◆ DIRECTIONS: Quote the entries below verbatim, from the line containing "pose: elev=178.6 azim=129.1" through the line containing "Dot at: (228, 320)", including both of those lines.

◆ RECORDS SHOWN:
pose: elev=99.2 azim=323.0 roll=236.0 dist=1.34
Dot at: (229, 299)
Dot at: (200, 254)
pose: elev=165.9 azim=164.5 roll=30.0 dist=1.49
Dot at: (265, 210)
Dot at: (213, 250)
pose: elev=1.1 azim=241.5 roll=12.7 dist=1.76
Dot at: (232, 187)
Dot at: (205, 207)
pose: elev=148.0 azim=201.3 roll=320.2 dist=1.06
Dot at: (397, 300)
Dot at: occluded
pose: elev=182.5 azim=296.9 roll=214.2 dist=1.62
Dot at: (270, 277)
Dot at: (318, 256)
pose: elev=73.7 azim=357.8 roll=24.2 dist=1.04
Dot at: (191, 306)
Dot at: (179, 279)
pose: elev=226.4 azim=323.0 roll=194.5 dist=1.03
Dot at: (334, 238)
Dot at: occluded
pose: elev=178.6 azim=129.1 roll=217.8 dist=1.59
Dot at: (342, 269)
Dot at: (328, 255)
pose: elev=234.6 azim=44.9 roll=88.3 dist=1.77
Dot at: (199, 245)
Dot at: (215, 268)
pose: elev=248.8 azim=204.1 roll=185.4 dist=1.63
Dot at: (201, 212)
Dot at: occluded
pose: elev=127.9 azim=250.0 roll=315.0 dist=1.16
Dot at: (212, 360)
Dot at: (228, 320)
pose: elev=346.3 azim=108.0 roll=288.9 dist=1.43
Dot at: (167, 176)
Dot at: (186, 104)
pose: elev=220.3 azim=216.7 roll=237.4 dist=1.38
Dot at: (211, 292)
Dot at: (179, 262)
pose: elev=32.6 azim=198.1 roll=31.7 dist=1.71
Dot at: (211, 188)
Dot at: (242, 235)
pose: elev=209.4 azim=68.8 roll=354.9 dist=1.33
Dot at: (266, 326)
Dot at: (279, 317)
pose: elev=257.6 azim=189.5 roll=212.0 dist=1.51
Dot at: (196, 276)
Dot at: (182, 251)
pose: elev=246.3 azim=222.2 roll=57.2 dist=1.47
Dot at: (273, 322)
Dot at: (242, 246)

◆ EXPECTED ANSWER:
pose: elev=178.6 azim=129.1 roll=217.8 dist=1.59
Dot at: (342, 269)
Dot at: (328, 255)
pose: elev=234.6 azim=44.9 roll=88.3 dist=1.77
Dot at: (199, 245)
Dot at: (215, 268)
pose: elev=248.8 azim=204.1 roll=185.4 dist=1.63
Dot at: (201, 212)
Dot at: occluded
pose: elev=127.9 azim=250.0 roll=315.0 dist=1.16
Dot at: (212, 360)
Dot at: (228, 320)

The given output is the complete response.